Das reicht CDU-Ministerin Silke Gorißen offenbar nicht mehr.
Ihr neuer Gesetzesentwurf vom 13. Mai 2026 definiert, wo man mit dem Rad noch fahren darf: auf „Fahrwegen“, also Wegen, die ganzjährig von zweispurigen Fahrzeugen befahrbar sind. Forststraßen. Wer sich die Breiten ausmalt, landet schnell bei rund 3,5 Metern. Alles darunter – Singletrails, Waldpfade, die Abkürzung durchs Gehölz auf dem Weg zur Arbeit – wäre damit illegal.

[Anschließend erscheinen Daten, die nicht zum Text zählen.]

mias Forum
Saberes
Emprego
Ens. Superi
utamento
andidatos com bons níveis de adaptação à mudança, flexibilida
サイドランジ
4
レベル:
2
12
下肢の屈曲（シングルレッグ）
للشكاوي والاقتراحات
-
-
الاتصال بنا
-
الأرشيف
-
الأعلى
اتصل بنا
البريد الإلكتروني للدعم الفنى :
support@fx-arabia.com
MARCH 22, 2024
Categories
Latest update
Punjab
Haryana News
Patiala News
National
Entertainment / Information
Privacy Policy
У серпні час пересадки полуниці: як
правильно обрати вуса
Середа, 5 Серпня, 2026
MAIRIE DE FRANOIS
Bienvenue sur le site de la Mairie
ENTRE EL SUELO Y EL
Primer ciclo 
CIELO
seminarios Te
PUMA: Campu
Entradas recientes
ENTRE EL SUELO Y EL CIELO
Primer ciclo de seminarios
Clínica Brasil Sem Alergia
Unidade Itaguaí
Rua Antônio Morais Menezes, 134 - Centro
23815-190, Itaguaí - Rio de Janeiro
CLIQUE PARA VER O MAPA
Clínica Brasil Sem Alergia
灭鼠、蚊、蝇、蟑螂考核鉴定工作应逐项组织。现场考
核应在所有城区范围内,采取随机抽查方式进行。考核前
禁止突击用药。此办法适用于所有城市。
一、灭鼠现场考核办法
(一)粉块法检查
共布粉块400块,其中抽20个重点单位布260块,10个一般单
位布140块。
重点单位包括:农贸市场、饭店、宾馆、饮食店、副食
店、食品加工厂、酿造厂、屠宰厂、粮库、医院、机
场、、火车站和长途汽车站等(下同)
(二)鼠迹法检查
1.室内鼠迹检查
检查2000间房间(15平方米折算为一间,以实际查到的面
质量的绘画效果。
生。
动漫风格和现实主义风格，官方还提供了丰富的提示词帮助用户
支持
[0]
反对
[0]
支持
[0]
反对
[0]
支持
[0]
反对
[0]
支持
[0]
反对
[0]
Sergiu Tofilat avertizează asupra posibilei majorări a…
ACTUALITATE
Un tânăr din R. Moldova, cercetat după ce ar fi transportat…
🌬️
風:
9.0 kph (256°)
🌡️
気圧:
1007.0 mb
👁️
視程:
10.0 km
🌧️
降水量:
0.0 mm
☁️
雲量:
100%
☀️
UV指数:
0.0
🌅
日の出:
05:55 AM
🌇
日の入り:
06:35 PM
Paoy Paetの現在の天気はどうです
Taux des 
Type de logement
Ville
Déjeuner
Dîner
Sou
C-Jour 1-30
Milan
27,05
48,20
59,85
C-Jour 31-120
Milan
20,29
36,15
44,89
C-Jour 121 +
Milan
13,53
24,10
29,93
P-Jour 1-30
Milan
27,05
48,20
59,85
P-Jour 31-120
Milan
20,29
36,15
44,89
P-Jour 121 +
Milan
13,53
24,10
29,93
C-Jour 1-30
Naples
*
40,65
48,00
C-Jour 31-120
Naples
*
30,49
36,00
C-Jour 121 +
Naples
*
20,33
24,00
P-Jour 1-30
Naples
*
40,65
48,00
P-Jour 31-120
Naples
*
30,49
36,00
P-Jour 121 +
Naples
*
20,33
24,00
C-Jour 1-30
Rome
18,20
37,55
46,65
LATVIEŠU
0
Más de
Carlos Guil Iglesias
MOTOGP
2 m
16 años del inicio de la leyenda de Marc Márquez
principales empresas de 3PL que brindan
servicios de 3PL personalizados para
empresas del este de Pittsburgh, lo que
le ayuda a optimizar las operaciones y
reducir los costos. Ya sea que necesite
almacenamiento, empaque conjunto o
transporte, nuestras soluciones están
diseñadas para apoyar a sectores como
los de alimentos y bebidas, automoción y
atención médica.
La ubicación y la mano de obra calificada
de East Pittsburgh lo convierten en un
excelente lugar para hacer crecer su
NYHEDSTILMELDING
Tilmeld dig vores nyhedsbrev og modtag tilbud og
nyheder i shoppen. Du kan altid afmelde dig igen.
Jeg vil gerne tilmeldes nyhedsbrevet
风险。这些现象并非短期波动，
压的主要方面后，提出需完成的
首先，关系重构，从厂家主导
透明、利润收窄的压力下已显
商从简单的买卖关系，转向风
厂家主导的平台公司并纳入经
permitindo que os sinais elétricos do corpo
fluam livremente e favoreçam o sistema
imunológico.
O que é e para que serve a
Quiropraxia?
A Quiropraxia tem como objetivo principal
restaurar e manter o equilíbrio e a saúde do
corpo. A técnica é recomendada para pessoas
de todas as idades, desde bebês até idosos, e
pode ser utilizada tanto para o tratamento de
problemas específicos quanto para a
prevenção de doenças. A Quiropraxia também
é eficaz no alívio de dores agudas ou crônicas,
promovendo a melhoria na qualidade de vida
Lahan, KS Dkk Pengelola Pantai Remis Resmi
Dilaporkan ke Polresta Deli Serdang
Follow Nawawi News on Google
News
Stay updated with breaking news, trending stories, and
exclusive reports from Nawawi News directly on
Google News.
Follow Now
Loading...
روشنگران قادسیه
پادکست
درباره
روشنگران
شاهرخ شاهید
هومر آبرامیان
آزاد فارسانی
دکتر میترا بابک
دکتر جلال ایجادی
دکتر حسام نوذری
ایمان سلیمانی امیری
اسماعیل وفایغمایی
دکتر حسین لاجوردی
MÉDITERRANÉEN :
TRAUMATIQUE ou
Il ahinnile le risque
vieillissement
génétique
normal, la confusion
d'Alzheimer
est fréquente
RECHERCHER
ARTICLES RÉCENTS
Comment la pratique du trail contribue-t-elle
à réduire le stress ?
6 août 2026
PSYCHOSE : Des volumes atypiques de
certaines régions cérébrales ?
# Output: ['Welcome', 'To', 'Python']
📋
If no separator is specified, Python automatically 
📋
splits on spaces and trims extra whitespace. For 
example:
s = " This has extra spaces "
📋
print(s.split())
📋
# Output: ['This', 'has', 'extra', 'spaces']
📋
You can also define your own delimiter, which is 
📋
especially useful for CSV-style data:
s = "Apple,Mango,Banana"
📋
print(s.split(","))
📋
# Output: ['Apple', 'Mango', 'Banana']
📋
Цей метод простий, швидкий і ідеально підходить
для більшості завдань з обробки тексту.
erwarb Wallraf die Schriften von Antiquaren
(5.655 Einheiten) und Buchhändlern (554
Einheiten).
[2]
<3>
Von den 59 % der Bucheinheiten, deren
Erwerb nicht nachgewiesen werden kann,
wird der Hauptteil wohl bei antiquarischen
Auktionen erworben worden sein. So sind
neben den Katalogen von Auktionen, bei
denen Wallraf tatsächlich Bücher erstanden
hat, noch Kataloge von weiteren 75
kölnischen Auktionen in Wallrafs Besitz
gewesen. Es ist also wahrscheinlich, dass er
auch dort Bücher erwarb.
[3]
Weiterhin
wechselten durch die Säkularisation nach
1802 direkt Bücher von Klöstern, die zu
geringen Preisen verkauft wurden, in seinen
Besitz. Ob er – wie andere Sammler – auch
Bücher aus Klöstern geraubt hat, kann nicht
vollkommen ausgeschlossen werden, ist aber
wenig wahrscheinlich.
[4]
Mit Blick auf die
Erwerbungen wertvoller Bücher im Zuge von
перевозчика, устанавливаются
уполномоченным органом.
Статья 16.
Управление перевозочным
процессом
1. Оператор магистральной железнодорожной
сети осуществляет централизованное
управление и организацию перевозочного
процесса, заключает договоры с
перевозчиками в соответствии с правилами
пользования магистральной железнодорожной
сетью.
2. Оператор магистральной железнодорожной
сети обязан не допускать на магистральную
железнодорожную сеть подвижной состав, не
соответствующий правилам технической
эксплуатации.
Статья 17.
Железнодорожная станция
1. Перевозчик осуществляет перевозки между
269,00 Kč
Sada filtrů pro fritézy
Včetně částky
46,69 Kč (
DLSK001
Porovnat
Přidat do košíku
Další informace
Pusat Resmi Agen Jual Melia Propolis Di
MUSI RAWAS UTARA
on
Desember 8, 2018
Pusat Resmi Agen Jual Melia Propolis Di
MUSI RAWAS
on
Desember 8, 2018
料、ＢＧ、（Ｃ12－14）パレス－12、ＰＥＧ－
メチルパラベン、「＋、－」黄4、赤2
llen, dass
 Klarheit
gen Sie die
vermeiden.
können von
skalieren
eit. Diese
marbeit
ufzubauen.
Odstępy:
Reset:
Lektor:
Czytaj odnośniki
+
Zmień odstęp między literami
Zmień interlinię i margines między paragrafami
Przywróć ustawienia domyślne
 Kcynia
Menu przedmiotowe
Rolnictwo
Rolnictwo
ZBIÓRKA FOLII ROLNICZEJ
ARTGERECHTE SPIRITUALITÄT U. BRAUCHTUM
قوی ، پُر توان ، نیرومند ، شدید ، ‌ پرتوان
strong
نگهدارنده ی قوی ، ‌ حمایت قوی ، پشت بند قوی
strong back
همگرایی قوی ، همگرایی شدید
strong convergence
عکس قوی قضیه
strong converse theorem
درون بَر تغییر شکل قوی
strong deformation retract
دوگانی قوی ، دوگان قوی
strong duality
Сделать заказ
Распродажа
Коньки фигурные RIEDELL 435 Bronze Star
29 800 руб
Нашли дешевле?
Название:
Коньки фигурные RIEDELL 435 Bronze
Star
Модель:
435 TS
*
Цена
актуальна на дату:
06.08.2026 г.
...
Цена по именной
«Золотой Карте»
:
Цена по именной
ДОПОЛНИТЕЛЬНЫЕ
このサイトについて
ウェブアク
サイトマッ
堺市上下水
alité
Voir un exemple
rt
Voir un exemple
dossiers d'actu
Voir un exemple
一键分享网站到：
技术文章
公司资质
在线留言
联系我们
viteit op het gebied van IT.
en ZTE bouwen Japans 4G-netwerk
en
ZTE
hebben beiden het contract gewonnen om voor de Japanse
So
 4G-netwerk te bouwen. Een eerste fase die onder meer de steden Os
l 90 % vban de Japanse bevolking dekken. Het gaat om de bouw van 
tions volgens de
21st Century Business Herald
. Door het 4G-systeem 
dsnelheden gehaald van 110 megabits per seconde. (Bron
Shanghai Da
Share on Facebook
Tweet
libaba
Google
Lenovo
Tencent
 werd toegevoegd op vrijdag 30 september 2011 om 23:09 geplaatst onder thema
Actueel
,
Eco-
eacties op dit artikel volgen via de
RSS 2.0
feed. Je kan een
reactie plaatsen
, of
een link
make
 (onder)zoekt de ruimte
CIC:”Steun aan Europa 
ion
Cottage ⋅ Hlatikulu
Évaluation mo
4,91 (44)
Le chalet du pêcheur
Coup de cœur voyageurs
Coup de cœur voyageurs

Das trifft Zehntausende Mountainbiker im Sauerland, in der Eifel, im Teutoburger Wald. Es trifft Alltagsradler, die einen asphaltierten Umweg von fünf Kilometern nehmen müssten. Und es kommt zu einem Zeitpunkt, wo andere Bundesländer darüber diskutieren, das Betretungsrecht zu lockern.
Der ADFC nennt es einen massiven Rückschritt. Die DIMB spricht von Aussperrung. Wir Liberale Demokraten würden es weitergehend formulieren: Es ist anlasslose staatliche Überregulierung.
Konflikte zwischen Radfahrern und Wanderern gibt es, wie überall, aber kein Problem, das eine gesetzliche Radikallösung rechtfertigt. Das Ministerium spricht von Waldschutz und Klimaanpassung – beides legitime Ziele, beides durch diese Maßnahme nicht erreichbar.
Gerade als liberale Partei sagen wir deshalb klar: Dieser Gesetzentwurf gehört so nicht ins Gesetzblatt. Die Verbändeanhörung läuft bis zum 8. Juni. Wer eine Stellungnahme einreichen will oder die offene Petition unterstützen möchte – jetzt ist der Moment.